* Persyaratan A:
Jawablah pertanyaan berikut berdasarkan teks tentang likuidasi bank:
(i) Dua bank apa yang dilikuidasi oleh Bank Indonesia?
(ii) Kapan tugas BPPN berakhir?
(iii) Lembaga apa yang mengambil alih fungsi penjaminan setelah tugas BPPN berakhir?

* Teks Bacaan:
>>

13 April 2004

Likuidasi Bank

Langkah Bank Indonesia melikuidasi dua bank -- Bank Asiatic dan Bank Dagang Bali -- memang sebuah keharusan. Seperti penjelasan Bank Indonesia sendiri, kondisi kedua bank sudah telanjur kelewat bobrok dan sulit bisa diselamatkan. Meski Bank Indonesia telah lama memberikan pembinaan, kondisi kesehatan kedua bank praktis tidak mengalami kemajuan. Kondisi keuangan kedua bank tak kunjung membaik karena sudah sangat parah.

Walhasil, keputusan Bank Indonesia itu merupakan langkah terakhir yang terpaksa diayunkan karena kondisi kedua bank sudah tidak bisa diharapkan lagi membaik dan sehat. Langkah tersebut sekaligus merupakan wujud komitmen Bank Indonesia menciptakan sistem perbankan yang sehat dan efektif serta dalam rangka menegakkan sistem keuangan yang stabil.

Komitmen ini adalah harga mati karena mempertaruhkan kepercayaan masyarakat terhadap perbankan nasional. Karena itu pula, kita yakin bahwa langkah Bank Indonesia melikuidasi Bank Asiatic dan Bank Dagang Bali ini niscaya meningkatkan kepercayaan masyarakat terhadap sistem perbankan nasional.

Tetapi, memang, langkah itu memiliki harga yang harus ditebus pemerintah: menanggung nasib dana masyarakat di kedua bank. Maklum, karena program penjaminan dana nasabah bank masih berlaku. Dulu, ketika Badan Penyehatan Perbankan Nasional (BPPN) masih berkibar, fungsi penjaminan ini diemban lembaga tersebut. Setelah tugas BPPN berakhir pada 27 Februari lalu, fungsi penjaminan diambil-alih oleh Unit Pelaksana Penjaminan Pemerintah (UP3).

<<

* Catatan Data:
>>

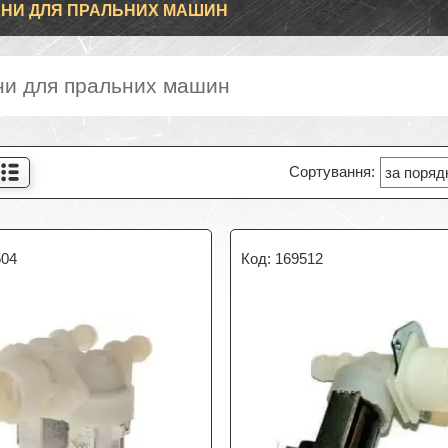
НИ ДЛЯ ПРАЛЬНИХ МАШИН
ни для пральних машин
504
169512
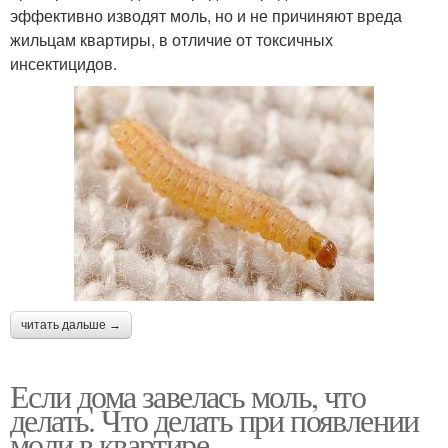
эффективно изводят моль, но и не причиняют вреда
жильцам квартиры, в отличие от токсичных
инсектицидов.
читать дальше →
Если дома завелась моль, что
делать. Что делать при появлении
моли в квартире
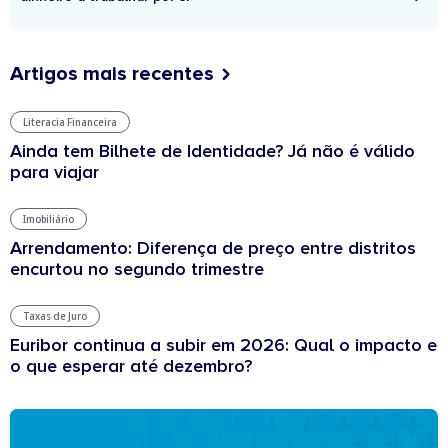
Artigos mais recentes
Literacia Financeira
Ainda tem Bilhete de Identidade? Já não é válido
para viajar
Imobiliário
Arrendamento: Diferença de preço entre distritos
encurtou no segundo trimestre
Taxas de Juro
Euribor continua a subir em 2026: Qual o impacto e
o que esperar até dezembro?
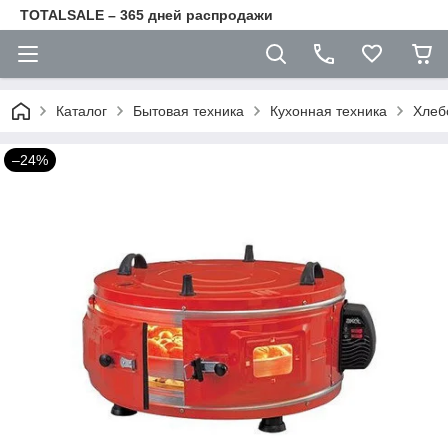
TOTALSALE – 365 дней распродажи
Каталог
Бытовая техника
Кухонная техника
Хлеб
–24%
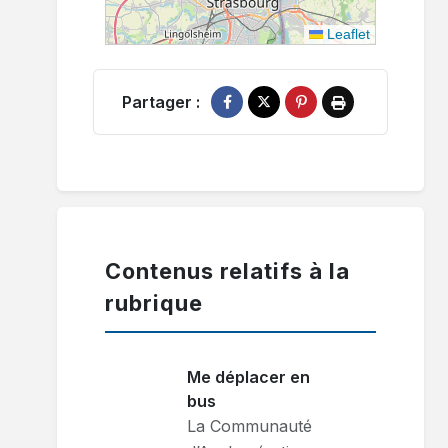
Leaflet
Partager :
Partager sur Facebook
Partager sur X
Épingler sur Pinterest
Imprimer
Contenus relatifs à la
rubrique
Me déplacer en
bus
La Communauté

<<

* Persyaratan B: Kumpulkan setiap baris dalam catatan yang memuat kata "Partager". Perbedaan huruf besar dan kecil diperhitungkan.

* Penyelesaian Tugas A:
(i) Bank Asiatic dan Bank Dagang Bali.
(ii) Pada 27 Februari.
(iii) Unit Pelaksana Penjaminan Pemerintah (UP3).

* Penyelesaian Tugas B:
Partager :
Partager sur Facebook
Partager sur X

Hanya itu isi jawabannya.